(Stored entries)
===
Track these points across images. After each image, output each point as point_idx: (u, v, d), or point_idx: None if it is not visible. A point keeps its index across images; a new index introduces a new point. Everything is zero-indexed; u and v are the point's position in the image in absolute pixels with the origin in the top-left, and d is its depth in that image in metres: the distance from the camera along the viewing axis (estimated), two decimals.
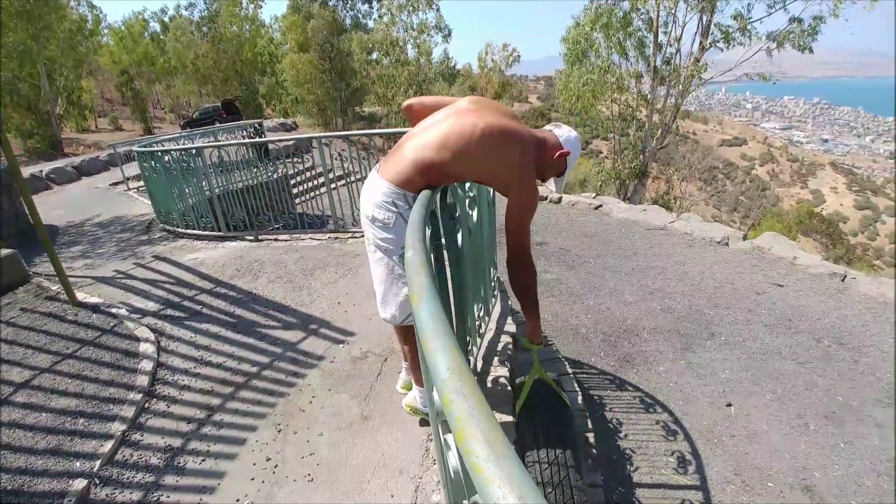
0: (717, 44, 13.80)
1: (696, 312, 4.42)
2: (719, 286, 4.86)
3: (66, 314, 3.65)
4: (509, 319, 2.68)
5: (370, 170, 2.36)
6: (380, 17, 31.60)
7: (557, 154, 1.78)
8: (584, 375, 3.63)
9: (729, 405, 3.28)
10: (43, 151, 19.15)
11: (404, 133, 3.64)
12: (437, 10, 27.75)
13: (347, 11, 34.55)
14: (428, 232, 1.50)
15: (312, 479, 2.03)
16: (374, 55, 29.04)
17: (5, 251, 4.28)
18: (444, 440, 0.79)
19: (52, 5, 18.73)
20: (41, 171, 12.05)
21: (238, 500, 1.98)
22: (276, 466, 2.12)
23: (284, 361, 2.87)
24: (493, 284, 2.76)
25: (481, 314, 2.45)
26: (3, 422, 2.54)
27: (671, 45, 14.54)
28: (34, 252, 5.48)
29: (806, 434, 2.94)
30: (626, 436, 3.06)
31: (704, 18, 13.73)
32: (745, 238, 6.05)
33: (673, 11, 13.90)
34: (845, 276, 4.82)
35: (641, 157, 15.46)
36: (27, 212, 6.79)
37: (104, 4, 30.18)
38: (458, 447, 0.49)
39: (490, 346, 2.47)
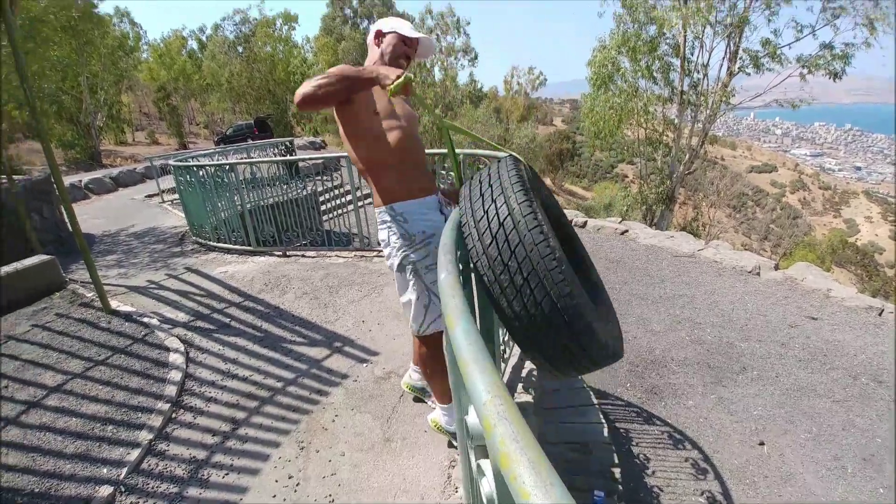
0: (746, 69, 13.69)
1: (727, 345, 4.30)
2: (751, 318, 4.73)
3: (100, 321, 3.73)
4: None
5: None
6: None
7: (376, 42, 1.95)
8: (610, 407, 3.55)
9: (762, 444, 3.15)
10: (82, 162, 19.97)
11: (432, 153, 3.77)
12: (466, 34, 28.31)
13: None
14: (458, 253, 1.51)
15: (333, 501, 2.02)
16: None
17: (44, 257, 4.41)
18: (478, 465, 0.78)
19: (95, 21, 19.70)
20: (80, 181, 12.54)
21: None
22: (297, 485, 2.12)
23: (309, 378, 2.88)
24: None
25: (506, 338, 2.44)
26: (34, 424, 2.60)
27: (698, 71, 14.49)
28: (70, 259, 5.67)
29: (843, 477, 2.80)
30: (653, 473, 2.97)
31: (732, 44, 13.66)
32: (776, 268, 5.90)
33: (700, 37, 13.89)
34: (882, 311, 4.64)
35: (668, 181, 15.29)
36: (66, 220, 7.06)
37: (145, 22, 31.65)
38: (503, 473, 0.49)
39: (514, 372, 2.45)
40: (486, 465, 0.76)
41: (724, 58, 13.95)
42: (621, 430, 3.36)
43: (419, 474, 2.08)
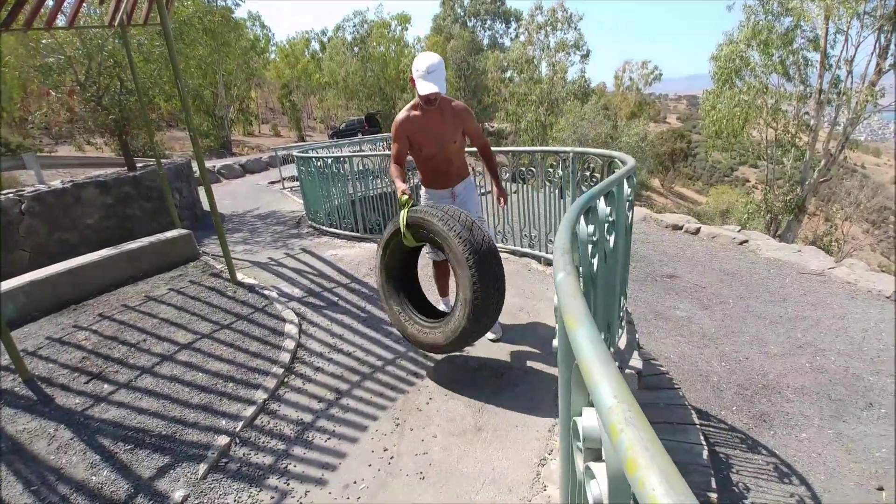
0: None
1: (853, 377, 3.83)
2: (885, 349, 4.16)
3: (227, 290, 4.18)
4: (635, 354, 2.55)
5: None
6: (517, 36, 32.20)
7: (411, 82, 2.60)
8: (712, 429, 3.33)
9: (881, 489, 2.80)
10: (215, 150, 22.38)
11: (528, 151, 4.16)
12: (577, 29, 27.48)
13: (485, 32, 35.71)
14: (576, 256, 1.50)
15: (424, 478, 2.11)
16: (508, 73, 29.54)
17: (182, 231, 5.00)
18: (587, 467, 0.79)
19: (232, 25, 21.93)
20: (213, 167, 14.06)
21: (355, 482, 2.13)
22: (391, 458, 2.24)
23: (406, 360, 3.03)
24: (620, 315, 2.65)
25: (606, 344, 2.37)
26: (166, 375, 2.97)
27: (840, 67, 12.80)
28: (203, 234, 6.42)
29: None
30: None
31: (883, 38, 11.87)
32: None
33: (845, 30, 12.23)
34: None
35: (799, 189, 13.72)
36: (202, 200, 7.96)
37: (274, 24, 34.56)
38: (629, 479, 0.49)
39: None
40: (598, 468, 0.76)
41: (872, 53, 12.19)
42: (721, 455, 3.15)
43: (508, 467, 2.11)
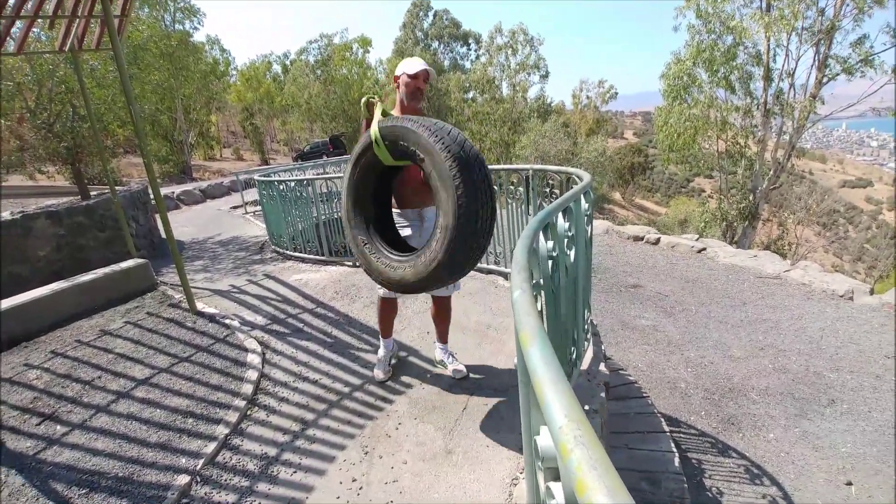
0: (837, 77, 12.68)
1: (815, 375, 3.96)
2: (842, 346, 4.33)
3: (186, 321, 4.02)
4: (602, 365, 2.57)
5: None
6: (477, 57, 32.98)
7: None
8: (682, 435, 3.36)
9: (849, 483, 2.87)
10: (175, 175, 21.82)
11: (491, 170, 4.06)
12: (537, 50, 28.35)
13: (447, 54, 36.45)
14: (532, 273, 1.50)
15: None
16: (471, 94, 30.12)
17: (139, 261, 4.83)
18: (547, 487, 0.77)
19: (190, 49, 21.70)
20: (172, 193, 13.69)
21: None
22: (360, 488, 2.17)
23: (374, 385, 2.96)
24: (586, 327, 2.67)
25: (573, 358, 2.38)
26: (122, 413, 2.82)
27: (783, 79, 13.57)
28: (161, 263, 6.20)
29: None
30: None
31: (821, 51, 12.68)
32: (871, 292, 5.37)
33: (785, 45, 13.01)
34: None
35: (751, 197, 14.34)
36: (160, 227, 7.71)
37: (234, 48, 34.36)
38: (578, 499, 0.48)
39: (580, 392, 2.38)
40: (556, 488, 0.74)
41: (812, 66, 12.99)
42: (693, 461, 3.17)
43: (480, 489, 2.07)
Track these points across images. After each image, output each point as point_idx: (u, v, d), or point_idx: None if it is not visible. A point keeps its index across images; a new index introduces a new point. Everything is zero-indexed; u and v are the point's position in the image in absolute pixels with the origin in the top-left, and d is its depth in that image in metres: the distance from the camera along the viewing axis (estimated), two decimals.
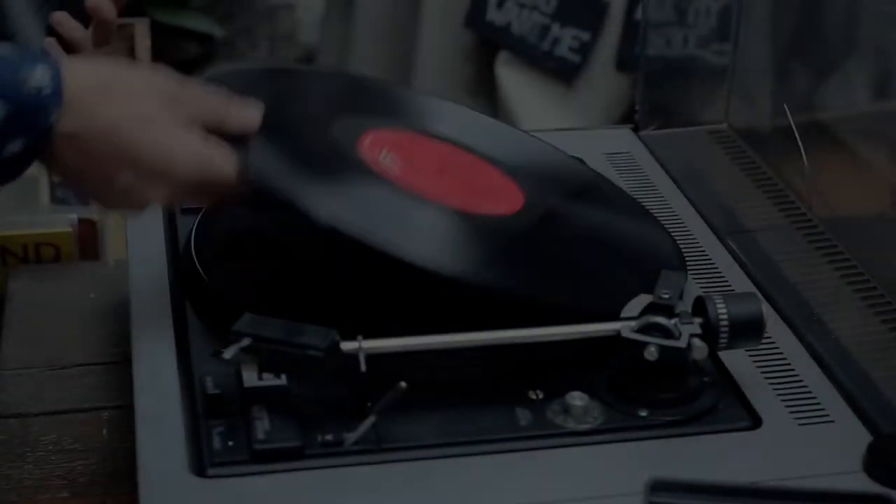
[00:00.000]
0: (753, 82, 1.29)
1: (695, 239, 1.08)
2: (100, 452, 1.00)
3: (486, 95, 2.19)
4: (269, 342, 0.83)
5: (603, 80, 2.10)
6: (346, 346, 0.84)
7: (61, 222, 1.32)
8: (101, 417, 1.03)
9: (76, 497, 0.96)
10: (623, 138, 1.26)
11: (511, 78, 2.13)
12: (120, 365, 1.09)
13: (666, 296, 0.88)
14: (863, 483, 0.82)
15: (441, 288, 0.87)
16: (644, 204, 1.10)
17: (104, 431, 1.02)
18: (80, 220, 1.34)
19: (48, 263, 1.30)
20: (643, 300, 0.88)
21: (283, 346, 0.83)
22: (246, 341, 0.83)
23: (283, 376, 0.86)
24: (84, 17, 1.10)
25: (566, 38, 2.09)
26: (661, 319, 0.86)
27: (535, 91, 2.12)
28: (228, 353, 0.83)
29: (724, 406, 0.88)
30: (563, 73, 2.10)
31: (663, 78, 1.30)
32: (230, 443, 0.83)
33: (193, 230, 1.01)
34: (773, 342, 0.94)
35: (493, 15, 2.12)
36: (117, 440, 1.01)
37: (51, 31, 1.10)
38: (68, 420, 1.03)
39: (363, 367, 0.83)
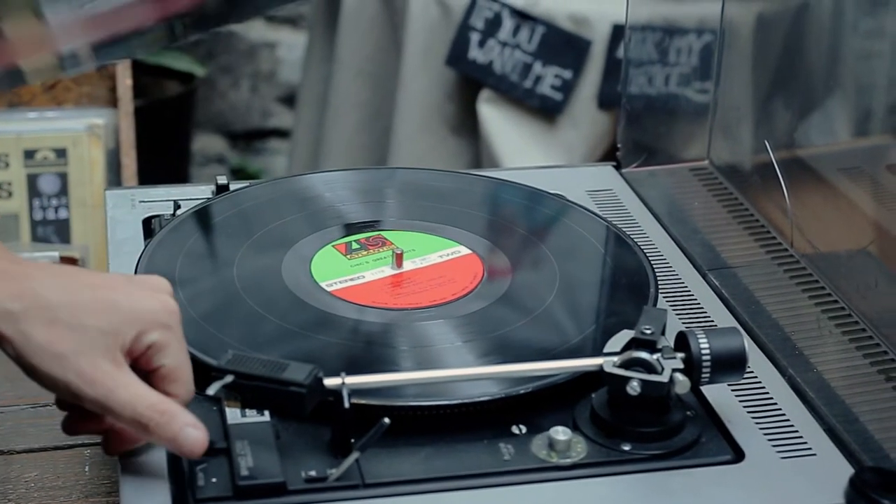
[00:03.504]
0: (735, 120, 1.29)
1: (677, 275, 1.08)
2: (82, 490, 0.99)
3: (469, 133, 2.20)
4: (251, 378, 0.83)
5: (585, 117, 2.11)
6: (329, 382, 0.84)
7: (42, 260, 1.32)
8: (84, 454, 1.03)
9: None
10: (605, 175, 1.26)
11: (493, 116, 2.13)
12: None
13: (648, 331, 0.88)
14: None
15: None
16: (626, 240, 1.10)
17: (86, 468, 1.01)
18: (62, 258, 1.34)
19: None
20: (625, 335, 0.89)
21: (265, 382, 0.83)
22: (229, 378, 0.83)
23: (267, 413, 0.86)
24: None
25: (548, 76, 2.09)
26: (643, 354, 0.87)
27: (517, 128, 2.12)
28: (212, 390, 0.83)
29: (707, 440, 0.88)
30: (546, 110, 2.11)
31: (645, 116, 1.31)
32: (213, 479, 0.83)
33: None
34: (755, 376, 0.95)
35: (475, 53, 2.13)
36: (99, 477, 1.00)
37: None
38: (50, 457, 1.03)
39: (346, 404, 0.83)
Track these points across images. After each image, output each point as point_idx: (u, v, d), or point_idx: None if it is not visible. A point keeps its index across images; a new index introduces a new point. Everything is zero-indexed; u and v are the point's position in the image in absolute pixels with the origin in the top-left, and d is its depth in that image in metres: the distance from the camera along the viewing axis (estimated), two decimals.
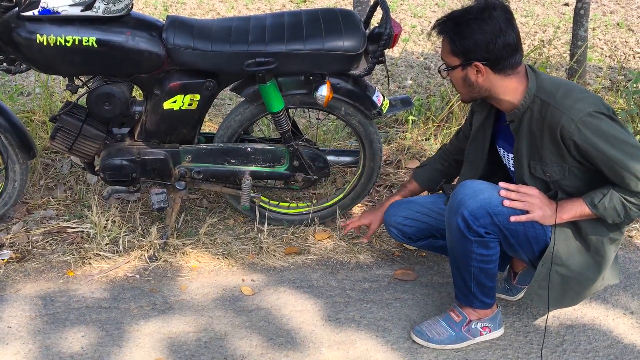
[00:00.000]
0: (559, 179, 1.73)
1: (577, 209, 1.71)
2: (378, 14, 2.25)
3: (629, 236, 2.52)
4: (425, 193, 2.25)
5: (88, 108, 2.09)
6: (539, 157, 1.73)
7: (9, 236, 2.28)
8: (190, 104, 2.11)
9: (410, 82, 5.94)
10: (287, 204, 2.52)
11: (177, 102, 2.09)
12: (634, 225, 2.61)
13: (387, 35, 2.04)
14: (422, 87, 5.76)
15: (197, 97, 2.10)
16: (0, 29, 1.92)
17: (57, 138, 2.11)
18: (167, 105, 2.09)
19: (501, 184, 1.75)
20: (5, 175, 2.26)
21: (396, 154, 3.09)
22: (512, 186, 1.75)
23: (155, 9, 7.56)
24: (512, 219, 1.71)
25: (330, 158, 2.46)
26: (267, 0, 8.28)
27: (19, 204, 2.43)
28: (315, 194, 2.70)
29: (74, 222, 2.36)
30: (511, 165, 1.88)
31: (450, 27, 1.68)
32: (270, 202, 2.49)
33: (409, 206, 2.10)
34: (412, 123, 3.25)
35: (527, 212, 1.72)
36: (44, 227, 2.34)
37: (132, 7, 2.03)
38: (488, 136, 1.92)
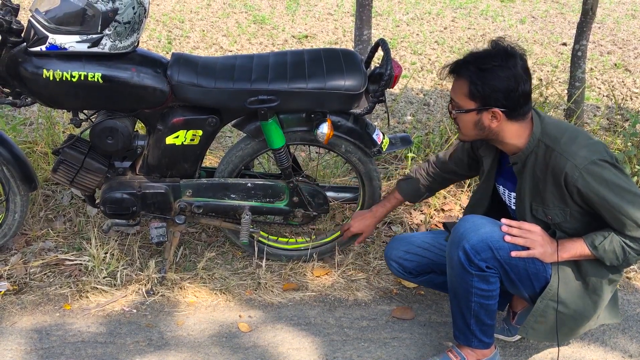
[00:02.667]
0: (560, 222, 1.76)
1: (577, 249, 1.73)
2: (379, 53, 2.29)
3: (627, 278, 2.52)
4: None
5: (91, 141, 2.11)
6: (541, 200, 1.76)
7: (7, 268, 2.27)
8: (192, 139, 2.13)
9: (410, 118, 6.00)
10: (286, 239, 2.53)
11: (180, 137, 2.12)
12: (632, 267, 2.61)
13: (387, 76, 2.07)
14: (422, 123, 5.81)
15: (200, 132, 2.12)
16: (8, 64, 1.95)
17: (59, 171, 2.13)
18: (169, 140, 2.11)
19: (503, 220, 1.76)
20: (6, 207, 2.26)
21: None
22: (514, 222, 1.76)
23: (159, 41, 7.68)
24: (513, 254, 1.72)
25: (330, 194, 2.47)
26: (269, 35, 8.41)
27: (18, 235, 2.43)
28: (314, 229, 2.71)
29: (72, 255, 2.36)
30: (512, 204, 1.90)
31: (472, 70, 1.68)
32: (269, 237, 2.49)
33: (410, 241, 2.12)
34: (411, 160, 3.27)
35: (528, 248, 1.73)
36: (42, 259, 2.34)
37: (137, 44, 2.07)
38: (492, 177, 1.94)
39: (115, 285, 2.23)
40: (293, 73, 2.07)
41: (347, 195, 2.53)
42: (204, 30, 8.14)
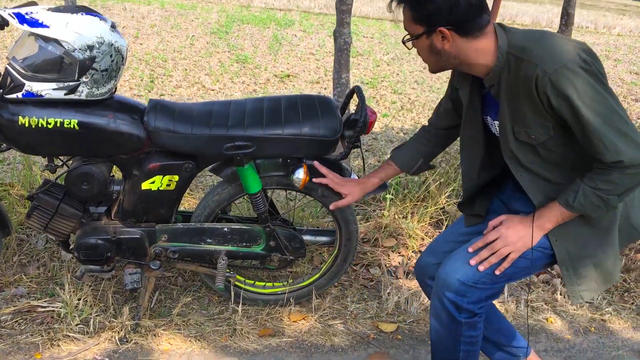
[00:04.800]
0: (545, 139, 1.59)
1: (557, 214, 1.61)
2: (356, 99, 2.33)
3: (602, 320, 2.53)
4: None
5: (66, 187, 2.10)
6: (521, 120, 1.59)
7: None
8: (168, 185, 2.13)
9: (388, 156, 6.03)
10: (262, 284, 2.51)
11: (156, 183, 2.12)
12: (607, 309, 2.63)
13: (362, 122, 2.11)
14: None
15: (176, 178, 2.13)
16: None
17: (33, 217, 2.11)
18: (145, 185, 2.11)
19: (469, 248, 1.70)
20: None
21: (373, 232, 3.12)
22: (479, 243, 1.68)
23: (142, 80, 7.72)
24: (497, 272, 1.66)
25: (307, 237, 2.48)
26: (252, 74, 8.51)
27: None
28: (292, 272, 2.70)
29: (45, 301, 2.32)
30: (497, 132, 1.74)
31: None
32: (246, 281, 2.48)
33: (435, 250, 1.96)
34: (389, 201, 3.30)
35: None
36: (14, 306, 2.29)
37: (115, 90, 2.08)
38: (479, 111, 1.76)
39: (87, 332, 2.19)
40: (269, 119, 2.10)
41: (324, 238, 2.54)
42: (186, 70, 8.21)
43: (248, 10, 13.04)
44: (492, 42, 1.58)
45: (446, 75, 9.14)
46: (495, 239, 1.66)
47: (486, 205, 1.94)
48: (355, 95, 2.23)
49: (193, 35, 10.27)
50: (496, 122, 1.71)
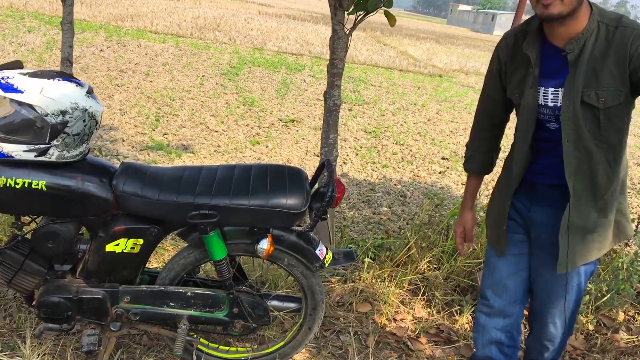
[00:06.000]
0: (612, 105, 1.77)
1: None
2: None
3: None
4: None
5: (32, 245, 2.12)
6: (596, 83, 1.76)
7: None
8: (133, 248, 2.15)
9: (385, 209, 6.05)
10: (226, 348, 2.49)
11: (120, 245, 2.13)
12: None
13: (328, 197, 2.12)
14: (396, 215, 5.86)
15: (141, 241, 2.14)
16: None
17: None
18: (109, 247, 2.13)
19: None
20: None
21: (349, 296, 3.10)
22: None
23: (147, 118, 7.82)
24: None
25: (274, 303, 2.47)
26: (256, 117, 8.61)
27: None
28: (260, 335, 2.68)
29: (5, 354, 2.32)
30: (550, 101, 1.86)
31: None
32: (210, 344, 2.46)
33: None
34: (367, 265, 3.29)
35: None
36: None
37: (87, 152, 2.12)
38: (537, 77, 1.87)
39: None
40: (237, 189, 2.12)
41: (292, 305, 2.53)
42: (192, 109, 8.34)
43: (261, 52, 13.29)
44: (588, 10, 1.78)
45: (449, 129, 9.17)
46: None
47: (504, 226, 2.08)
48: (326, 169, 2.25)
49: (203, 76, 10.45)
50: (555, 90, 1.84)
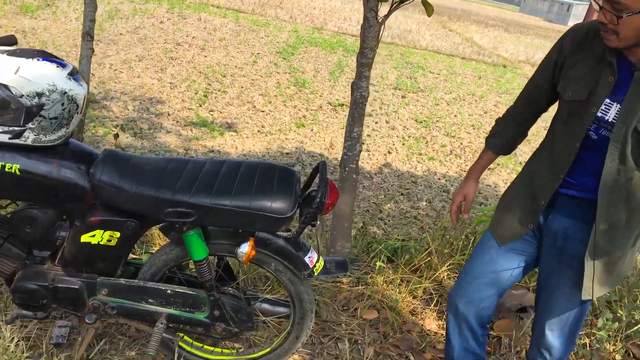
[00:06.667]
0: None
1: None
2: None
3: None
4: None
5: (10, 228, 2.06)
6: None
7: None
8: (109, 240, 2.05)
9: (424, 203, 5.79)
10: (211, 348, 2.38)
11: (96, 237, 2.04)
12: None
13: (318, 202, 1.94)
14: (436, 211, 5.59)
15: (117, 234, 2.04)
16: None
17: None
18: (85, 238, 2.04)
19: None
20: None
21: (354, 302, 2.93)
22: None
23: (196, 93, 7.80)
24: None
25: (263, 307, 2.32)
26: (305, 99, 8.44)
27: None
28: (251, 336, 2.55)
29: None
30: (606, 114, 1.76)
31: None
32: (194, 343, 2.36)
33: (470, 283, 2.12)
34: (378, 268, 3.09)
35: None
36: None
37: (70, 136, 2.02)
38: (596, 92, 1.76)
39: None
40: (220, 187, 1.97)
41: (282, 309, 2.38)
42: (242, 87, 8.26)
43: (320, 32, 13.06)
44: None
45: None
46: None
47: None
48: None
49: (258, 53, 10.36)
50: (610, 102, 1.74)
===
## [PROBLEM DETAILS]
What is asked for is an exact copy of the lines above from the one containing "5: (88, 108, 2.09)" through the one containing "18: (167, 105, 2.09)", and only those.

## [RESPONSE]
5: (88, 108, 2.09)
6: (539, 157, 1.73)
7: (9, 236, 2.28)
8: (190, 104, 2.11)
9: (410, 82, 5.94)
10: (287, 204, 2.52)
11: (177, 102, 2.09)
12: (634, 225, 2.61)
13: (387, 35, 2.04)
14: (422, 87, 5.76)
15: (197, 97, 2.10)
16: (0, 29, 1.92)
17: (57, 138, 2.11)
18: (167, 105, 2.09)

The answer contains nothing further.